◆ Problem statement:
For this exercise, reproduce the records exactly as they stand and do not carry any images over.
═════ Data records ═════
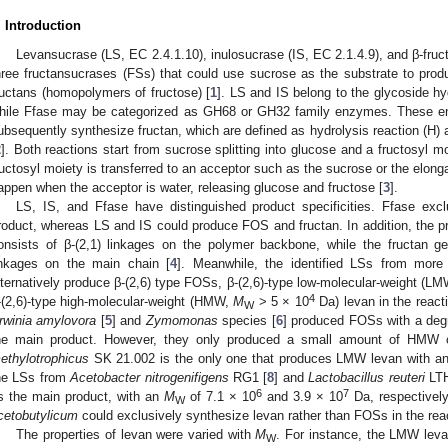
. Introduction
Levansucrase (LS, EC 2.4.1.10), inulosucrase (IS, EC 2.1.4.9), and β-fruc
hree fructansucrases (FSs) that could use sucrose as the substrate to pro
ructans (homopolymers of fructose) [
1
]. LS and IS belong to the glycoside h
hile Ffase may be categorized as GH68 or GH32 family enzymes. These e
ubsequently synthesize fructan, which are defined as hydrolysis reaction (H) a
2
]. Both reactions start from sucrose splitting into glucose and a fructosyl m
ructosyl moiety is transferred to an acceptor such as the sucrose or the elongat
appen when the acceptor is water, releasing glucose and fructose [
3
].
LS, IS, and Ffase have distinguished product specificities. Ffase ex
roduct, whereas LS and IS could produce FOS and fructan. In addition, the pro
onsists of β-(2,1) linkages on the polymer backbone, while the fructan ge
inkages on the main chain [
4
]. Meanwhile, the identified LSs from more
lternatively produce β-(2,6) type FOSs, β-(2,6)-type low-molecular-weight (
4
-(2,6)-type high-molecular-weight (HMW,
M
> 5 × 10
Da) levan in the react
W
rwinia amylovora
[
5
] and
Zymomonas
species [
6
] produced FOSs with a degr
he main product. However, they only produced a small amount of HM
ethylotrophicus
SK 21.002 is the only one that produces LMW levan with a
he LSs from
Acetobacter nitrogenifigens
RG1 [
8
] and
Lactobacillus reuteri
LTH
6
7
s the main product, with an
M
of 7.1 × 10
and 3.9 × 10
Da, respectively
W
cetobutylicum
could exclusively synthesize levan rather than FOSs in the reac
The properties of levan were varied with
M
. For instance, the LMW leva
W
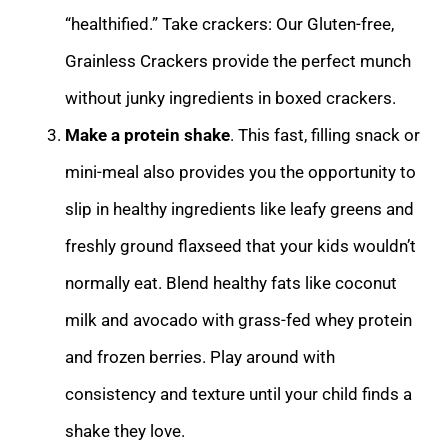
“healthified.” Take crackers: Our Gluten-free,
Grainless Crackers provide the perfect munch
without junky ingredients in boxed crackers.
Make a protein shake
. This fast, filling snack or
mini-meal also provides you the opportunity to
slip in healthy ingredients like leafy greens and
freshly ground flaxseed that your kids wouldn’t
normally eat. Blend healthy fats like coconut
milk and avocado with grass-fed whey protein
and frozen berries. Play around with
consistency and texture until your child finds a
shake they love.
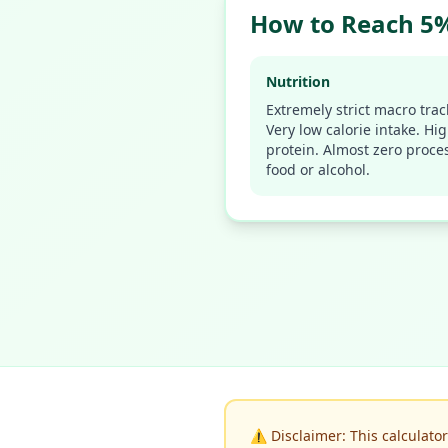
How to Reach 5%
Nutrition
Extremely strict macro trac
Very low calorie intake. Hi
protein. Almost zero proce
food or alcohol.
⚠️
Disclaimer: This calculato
═════
◆ Exercise result:
. Introduction
Levansucrase (LS, EC 2.4.1.10), inulosucrase (IS, EC 2.1.4.9), and β-fruc
hree fructansucrases (FSs) that could use sucrose as the substrate to pro
ructans (homopolymers of fructose) [
1
]. LS and IS belong to the glycoside h
hile Ffase may be categorized as GH68 or GH32 family enzymes. These e
ubsequently synthesize fructan, which are defined as hydrolysis reaction (H) a
2
]. Both reactions start from sucrose splitting into glucose and a fructosyl m
ructosyl moiety is transferred to an acceptor such as the sucrose or the elongat
appen when the acceptor is water, releasing glucose and fructose [
3
].
LS, IS, and Ffase have distinguished product specificities. Ffase ex
roduct, whereas LS and IS could produce FOS and fructan. In addition, the pro
onsists of β-(2,1) linkages on the polymer backbone, while the fructan ge
inkages on the main chain [
4
]. Meanwhile, the identified LSs from more
lternatively produce β-(2,6) type FOSs, β-(2,6)-type low-molecular-weight (
4
-(2,6)-type high-molecular-weight (HMW,
M
> 5 × 10
Da) levan in the react
W
rwinia amylovora
[
5
] and
Zymomonas
species [
6
] produced FOSs with a degr
he main product. However, they only produced a small amount of HM
ethylotrophicus
SK 21.002 is the only one that produces LMW levan with a
he LSs from
Acetobacter nitrogenifigens
RG1 [
8
] and
Lactobacillus reuteri
LTH
6
7
s the main product, with an
M
of 7.1 × 10
and 3.9 × 10
Da, respectively
W
cetobutylicum
could exclusively synthesize levan rather than FOSs in the reac
The properties of levan were varied with
M
. For instance, the LMW leva
W
“healthified.” Take crackers: Our Gluten-free,
Grainless Crackers provide the perfect munch
without junky ingredients in boxed crackers.
Make a protein shake
. This fast, filling snack or
mini-meal also provides you the opportunity to
slip in healthy ingredients like leafy greens and
freshly ground flaxseed that your kids wouldn’t
normally eat. Blend healthy fats like coconut
milk and avocado with grass-fed whey protein
and frozen berries. Play around with
consistency and texture until your child finds a
shake they love.
How to Reach 5%
Nutrition
Extremely strict macro trac
Very low calorie intake. Hi
protein. Almost zero proce
food or alcohol.
⚠️
Disclaimer: This calculato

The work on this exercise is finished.